Which brings me to my main complaint about Anthem. Just as the missions start to get interesting, just after the plot gets moving, after your meet some cool characters and get introduced to the main villain, who is legitimately intimidating, the game gives you a mission to unlock several old tombs. No problem, right? Except that opening these tombs requires you to complete several arbitrary tasks. These could be any number of things, from killing a certain number of enemies with melee attacks to reviving a certain number of squadmates, performing a certain number of combos, completing a certain number of world events, etc. This brings the story, which is at a very compelling point, to a dead stop to artificially extend the game. Worse, some of these requirements are built on requiring members of your squad to fail (revive a certain number of squadmates) or on mechanics the game never teaches you about (using combos).
"There’s mounds of untapped potential here. It just needs work. Serious work, to fix the game’s core problems before BioWare begins the ceaseless content drip that defines games like this."
And that’s Anthem’s problem, really. The good bits area really good. Flying, the combat, exploring the world, interacting with the characters. But then you have the loading screens. The forced walking in Fort Tarsis. The rote missions. The fact that you can’t change your weapons or gear on the fly. The “you’re too far away” notices. The samey enemies. And the multiple minor visual bugs that occur frequently. None of them are gamebreaking, mind, but they’re another small blemish on a game that already has deep, systemic flaws. BioWare can patch the loading times and the tomb quests, which they have already said they would do, but the flaws in Anthem’s enemies and missions are a core part of its structure, and they’re not likely to be redesigned. Similarly, the fact that you have to enter a loading screen to change your equipment, or that the combo system isn’t explained, or that the Tomb quests exist at all, or that the game starts delivering dialogue before all players are loaded in, or that you can be too far away from your squad…
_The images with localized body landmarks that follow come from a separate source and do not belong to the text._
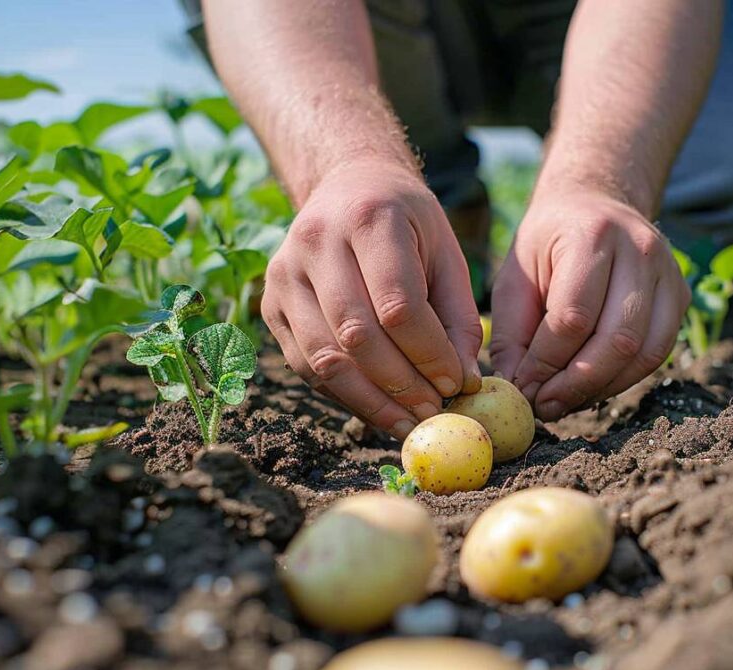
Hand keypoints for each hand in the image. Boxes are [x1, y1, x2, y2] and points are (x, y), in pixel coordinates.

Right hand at [261, 160, 482, 438]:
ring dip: (370, 401)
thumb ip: (458, 316)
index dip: (428, 353)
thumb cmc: (407, 224)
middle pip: (357, 335)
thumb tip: (463, 382)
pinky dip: (343, 394)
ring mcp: (285, 274)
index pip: (398, 304)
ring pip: (324, 358)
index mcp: (370, 219)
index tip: (455, 383)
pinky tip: (377, 407)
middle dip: (400, 384)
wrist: (348, 186)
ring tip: (408, 421)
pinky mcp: (270, 303)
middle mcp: (317, 242)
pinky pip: (305, 365)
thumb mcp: (446, 253)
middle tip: (433, 412)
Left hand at [490, 188, 689, 421]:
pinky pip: (658, 351)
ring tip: (565, 402)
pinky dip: (624, 379)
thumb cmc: (546, 246)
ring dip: (602, 388)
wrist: (594, 206)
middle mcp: (640, 249)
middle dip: (576, 384)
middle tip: (545, 406)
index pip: (574, 316)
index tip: (522, 389)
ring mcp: (668, 272)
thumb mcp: (515, 278)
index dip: (546, 363)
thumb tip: (515, 390)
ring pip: (645, 352)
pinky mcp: (680, 295)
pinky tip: (592, 388)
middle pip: (617, 339)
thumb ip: (512, 335)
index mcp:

That’s not to say that Anthem is unsalvageable. I think it can be saved, and I hoped that it will be. Because the good stuff is really good. There’s mounds of untapped potential here. It just needs work. Serious work, to fix the game’s core problems before BioWare begins the ceaseless content drip that defines games like this. That shouldn’t be their focus now. Getting this right should be. Right now, Anthem is the music of creation that inspired its name. Left alone, it’s unstable, flawed. But with the right hand to shape it, it could be something wonderful.
This game was reviewed on the PC.
Javelins are awesome. Guns feel good. Good characters. Interesting story and world. Flying is magnificent.
Rote mission design. Little enemy variety. The first few hours are a bore. Content-gating to artificially pad the game. Numerous visual bugs. Loading screens are everywhere and they're long. Little variety in weapon types and loot. You have to be at the fort to equip things. Walking around the fort is slow. The game will try to teleport you if it thinks you are too far away.
When everything clicks, Anthem is great. But it is a game with major flaws, and how much you enjoy it will depend on both your ability to tolerate them and BioWare's ability to fix them.